The facts: The Bahamas achieved independence from Britain July 10, 1973, and was now a fully self-governing member of the Commonwealth and a member of the United Nations, the Caribbean Community and the Organization of American States.
I found a great piece of that historic day at the Time magazine website:
At precisely one minute past midnight this Tuesday, the Union Jack will be lowered in Nassau's Clifford Park. Then, as fireworks thunder and crowds cheer, the black, gold and aquamarine Bahamian flag (the colors symbolize the people, the sun and the sea) will be hoisted into place, highlighting a boisterous, twelve-day celebration that will mark the independence of the Commonwealth of the Bahamas after nearly a quarter-millennium of British rule.

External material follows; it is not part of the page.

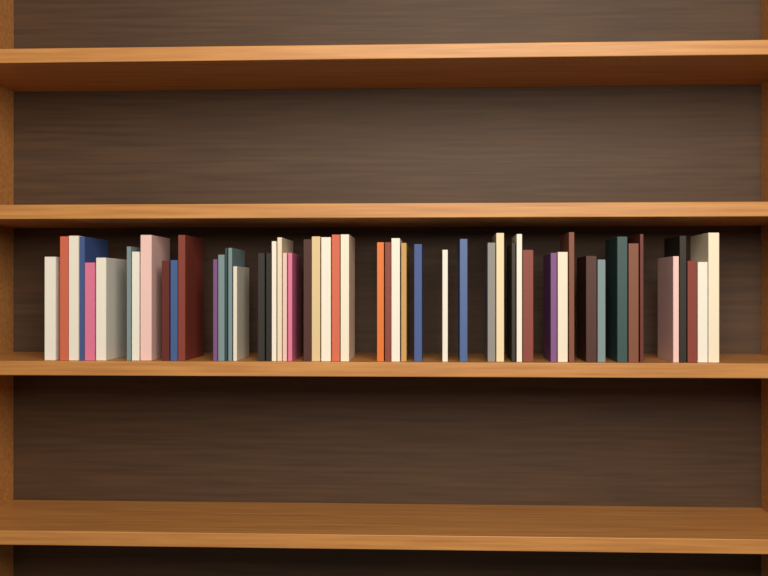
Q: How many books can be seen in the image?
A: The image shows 53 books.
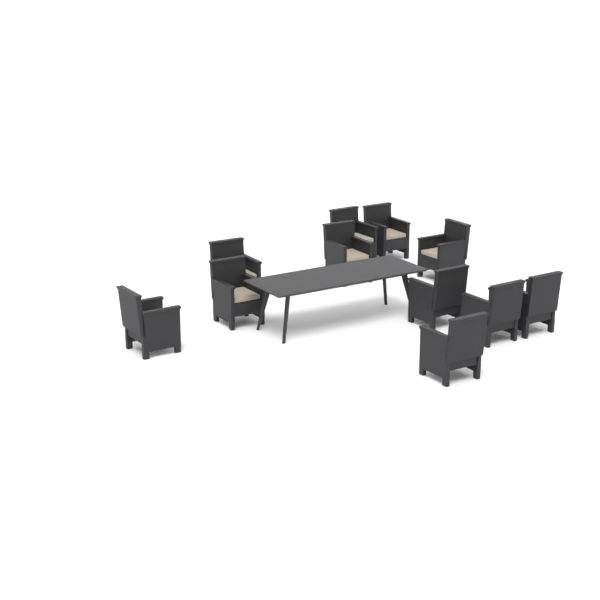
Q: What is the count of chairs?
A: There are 11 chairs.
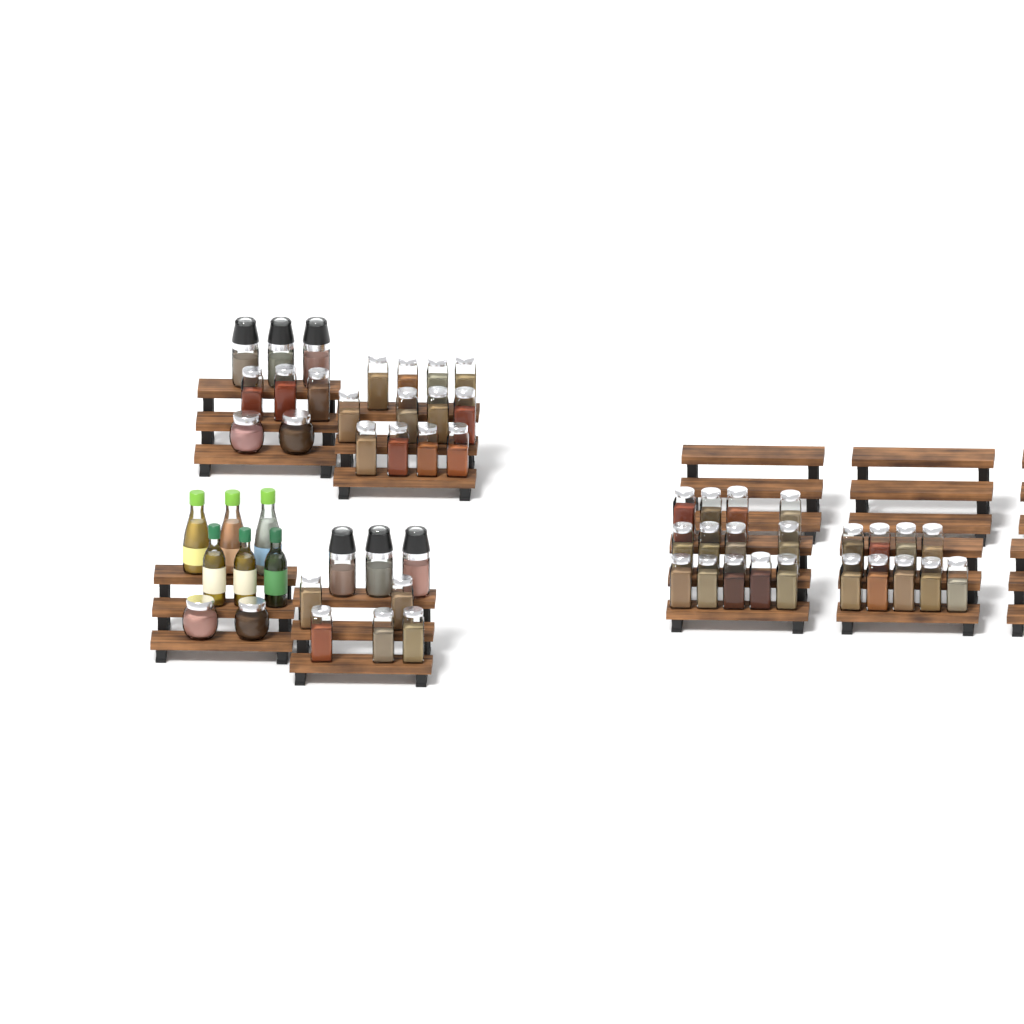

To stage this gaudiest of galas, Prime Minister Lynden O. Pindling's government spent some $2,000,000. The week leading up to Independence Day was an eclectic mix of regattas, steel bands and snake dancers that wound down Bay Street, Nassau's main financial district. To help him celebrate, Pindling invited the heads of 62 nations; most accepted. Britain's Prince Charles, the official guest of honor, arrived last week to ceremoniously turn the islands over to the 185,000 Bahamians.
White Anger. Independence will create its own problems for the Bahamas. Prime Minister Pindling, 43, a London-educated lawyer who was over whelmingly re-elected last September on a platform of immediate independence, personifies the newly proud and somewhat militant mood of his nation. The cornerstone of his program is "Bahamanization," which is an attempt to push more Bahamian blacks, who comprise 85% of the population, into white-collar jobs. This policy has meant that foreigners now find it extremely difficult to obtain work permits, though it used to be a routine matter. Moreover, in order to hire a foreigner, employers must first agree to train a black to take over the job eventually. This has brought an increase in the number of blacks holding higher-paying jobs (particularly in banking), but has angered many white businessmen. They claim that they have trouble finding qualified black trainees, and that they cannot hire more competent foreign help because of work-permit restrictions.
As a result, some whites have left the islands, creating a shortage of trained manpower. Fearing that Pindling power is synonymous with black power, some white-owned banks have moved to tax-sheltered havens such as the nearby Cayman Islands, which are still under British rule. The net result has been a slight drop in employment, a sharp drop in the construction industry, and the threat of a further white exodus.
Some investors note that many angry young Bahamians are not at all enthusiastic about serving tourists, and frequently make no effort to hide the fact. Yet tourism, which earned $285 million last year, accounts for 73% of the Bahamas' gross revenues. In the face of that hard reality, Pindling observes that no matter how much Bahamians may resent working for white tourists, it would be madness to lose such a lucrative business. T.B. Donaldson, chairman of the Bahamian Monetary Authority, points out that the Bahamians had five foreign-owned banks in 1967; now they have 120. "We're not jungle bunnies," says Donaldson. Translation: regardless of their resentment, Bahamians will not be so intoxicated by independence that they are going to forget that business is the lifeblood of sovereignty.